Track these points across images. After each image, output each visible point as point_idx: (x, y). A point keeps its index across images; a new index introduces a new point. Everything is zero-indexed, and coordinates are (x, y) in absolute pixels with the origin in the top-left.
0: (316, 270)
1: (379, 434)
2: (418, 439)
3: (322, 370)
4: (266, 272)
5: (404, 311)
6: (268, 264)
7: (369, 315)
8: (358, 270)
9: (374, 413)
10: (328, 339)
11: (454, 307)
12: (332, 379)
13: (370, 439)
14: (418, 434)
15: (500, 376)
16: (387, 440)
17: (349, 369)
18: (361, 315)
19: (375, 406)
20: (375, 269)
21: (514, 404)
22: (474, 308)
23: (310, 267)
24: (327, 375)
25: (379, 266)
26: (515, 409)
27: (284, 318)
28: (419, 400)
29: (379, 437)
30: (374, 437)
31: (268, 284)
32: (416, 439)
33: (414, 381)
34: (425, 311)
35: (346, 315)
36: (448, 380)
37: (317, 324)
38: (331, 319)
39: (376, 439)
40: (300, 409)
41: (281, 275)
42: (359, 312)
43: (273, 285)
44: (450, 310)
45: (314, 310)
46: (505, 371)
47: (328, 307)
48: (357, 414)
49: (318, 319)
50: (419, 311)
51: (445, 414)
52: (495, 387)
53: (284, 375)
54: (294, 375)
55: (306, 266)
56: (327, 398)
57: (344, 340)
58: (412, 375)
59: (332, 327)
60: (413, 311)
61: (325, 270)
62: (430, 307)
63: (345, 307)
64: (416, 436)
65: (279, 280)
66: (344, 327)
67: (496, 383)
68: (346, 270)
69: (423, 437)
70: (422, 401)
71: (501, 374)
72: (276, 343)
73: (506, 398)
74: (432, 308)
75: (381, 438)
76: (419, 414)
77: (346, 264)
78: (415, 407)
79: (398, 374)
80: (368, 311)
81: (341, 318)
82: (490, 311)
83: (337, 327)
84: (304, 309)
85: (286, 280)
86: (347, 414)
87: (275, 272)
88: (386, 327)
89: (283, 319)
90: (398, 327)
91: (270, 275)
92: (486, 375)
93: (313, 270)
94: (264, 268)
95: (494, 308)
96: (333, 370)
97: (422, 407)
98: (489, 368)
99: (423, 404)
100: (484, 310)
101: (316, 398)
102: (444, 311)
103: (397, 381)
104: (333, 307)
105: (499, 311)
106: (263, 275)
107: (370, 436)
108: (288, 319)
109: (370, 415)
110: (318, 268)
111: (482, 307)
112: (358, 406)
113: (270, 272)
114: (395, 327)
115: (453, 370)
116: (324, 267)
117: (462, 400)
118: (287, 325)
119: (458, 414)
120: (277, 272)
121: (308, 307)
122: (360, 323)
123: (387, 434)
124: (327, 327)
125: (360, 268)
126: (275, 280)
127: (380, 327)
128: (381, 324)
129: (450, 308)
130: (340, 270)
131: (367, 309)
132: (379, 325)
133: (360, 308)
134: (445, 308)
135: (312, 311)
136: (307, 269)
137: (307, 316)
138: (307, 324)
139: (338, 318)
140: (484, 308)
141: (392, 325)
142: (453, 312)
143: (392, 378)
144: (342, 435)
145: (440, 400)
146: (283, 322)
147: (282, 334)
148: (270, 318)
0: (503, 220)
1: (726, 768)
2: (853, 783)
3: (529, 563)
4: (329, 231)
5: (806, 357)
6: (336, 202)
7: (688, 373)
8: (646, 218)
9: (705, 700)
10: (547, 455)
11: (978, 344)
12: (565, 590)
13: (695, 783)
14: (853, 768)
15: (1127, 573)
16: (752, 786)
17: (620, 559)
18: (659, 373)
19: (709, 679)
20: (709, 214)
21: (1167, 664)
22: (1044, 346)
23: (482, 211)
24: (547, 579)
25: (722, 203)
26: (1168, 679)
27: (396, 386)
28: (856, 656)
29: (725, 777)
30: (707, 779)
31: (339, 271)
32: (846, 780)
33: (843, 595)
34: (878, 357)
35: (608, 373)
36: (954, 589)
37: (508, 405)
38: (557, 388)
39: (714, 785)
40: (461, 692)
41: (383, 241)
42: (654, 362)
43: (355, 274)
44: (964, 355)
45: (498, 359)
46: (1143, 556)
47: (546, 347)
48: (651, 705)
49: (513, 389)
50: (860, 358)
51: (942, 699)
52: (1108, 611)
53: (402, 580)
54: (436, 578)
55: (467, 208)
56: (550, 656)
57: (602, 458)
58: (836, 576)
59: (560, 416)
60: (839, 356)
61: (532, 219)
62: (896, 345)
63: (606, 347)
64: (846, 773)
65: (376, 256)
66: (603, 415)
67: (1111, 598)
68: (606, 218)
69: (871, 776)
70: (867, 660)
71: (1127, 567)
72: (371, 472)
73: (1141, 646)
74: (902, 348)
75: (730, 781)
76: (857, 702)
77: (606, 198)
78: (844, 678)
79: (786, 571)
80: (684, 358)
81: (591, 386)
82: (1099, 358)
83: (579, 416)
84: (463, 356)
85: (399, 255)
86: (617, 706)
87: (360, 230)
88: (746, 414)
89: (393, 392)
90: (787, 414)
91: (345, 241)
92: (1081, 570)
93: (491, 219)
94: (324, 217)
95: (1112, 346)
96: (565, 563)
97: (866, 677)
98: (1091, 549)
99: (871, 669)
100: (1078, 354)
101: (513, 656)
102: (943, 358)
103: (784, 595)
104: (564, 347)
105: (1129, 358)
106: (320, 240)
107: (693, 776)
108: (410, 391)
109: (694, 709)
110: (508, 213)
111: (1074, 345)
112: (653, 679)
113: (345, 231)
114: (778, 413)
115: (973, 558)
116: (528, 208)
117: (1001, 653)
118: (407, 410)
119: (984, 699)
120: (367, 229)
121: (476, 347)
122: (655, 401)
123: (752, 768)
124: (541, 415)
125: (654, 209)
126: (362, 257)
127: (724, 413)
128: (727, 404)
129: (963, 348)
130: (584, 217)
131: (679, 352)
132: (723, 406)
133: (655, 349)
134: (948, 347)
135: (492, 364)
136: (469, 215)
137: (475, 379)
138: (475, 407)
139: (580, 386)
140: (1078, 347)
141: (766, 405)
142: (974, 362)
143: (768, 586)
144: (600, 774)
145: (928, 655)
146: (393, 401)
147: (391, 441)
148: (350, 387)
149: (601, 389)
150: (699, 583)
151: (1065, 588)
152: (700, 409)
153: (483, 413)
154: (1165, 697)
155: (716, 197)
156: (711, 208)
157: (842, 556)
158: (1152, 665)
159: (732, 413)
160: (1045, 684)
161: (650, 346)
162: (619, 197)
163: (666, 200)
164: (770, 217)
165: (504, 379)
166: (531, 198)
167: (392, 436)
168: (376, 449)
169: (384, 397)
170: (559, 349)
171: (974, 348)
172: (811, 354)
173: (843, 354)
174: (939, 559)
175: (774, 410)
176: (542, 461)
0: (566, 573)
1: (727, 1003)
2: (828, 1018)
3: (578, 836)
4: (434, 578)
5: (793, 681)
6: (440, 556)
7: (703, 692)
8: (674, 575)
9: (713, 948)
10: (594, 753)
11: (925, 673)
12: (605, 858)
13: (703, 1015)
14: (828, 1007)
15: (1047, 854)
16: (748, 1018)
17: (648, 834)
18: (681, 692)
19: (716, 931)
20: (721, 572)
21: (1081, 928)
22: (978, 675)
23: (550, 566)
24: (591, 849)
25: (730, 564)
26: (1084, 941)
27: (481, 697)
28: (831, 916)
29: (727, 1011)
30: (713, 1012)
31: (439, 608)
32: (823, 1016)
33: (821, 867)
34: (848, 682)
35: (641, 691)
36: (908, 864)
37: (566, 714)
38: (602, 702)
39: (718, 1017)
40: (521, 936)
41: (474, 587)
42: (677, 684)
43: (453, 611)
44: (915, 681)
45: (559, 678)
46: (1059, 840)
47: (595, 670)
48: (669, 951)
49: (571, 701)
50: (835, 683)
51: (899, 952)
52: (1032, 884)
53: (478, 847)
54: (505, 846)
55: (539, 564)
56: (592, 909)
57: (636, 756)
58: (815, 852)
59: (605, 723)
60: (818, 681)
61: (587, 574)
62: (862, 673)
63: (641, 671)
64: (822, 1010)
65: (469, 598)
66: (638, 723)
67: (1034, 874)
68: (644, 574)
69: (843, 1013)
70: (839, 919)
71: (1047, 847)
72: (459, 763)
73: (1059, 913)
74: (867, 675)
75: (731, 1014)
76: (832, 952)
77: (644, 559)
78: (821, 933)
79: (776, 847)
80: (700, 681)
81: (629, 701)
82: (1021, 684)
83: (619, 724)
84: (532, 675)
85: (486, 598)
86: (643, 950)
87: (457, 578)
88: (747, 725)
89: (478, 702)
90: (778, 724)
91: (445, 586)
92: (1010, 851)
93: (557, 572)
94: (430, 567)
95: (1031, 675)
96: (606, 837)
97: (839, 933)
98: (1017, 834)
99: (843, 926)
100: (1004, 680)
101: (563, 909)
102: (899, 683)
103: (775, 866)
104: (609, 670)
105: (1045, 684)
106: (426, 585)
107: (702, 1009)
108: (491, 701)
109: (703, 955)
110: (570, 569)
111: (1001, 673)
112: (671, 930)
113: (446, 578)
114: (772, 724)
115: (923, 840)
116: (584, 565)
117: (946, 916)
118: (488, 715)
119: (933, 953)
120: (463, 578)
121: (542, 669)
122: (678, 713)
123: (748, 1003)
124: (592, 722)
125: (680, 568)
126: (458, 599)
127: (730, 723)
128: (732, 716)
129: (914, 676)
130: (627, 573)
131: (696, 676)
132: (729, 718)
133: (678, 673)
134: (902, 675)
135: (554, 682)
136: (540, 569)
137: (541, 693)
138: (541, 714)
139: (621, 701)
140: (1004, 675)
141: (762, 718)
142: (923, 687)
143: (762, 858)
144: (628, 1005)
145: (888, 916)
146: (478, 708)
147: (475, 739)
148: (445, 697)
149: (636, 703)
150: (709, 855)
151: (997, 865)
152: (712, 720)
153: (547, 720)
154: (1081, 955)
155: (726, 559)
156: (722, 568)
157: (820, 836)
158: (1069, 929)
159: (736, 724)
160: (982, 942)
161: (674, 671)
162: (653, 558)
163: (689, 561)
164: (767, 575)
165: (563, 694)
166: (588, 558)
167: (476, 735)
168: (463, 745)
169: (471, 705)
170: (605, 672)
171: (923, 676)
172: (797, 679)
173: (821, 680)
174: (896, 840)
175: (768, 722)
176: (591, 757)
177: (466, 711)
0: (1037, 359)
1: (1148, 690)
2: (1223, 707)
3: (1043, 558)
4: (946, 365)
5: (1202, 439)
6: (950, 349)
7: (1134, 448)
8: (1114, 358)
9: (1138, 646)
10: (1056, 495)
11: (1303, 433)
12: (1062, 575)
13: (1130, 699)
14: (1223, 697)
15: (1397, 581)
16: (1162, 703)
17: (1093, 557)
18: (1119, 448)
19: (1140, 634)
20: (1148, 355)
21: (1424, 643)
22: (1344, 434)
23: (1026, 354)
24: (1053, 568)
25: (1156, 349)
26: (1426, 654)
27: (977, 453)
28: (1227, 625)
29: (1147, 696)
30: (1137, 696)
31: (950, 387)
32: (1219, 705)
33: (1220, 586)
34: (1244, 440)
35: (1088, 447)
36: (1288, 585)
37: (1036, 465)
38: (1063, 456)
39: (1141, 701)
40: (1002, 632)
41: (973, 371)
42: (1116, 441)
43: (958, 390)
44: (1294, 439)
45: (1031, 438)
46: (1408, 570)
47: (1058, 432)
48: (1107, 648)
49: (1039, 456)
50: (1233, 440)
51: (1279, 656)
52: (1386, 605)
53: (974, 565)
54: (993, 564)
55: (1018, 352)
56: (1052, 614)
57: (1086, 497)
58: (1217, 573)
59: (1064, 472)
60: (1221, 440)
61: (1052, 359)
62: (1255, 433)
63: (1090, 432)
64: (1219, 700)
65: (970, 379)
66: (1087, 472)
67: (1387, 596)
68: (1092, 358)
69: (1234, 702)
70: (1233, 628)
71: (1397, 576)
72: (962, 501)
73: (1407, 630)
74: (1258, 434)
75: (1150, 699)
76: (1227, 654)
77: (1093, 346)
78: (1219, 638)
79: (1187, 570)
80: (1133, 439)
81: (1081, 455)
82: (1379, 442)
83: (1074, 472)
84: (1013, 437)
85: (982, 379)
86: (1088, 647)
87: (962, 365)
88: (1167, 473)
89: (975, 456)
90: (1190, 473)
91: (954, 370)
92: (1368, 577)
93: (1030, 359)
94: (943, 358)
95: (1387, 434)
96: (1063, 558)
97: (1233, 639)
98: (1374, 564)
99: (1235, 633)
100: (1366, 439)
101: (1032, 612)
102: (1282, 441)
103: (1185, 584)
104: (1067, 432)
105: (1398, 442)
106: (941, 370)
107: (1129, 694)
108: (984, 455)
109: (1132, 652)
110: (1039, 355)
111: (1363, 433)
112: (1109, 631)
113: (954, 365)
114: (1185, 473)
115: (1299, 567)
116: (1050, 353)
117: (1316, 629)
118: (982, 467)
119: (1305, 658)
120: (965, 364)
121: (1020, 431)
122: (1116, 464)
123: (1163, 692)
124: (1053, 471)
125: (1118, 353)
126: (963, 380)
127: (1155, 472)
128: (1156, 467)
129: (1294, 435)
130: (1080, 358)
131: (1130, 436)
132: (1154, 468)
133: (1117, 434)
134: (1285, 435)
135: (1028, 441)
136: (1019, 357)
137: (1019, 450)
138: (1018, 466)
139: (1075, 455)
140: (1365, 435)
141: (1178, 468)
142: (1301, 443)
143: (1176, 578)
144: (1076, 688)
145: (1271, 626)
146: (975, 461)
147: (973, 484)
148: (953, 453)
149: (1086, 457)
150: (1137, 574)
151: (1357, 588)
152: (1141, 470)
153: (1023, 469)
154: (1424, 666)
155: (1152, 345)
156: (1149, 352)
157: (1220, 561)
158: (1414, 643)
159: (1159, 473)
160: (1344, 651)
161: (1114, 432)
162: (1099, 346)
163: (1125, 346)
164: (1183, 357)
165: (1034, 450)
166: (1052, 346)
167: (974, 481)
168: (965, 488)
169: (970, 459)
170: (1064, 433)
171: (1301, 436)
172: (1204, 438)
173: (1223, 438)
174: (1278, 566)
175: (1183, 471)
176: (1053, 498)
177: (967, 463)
++++
Description of the task:
Turn the lines of the items above into a numbered list, from the very first line through the line containing "2: (418, 439)", with both ends included and any blank lines left out.

Response for this exercise:
1. Track these points across images. After each image, output each visible point as point_idx: (x, y). A point keeps its index across images; a new index introduces a new point. Everything is zero-indexed, and coordinates are (x, y) in absolute pixels with the origin in the top-left.
2. 0: (316, 270)
3. 1: (379, 434)
4. 2: (418, 439)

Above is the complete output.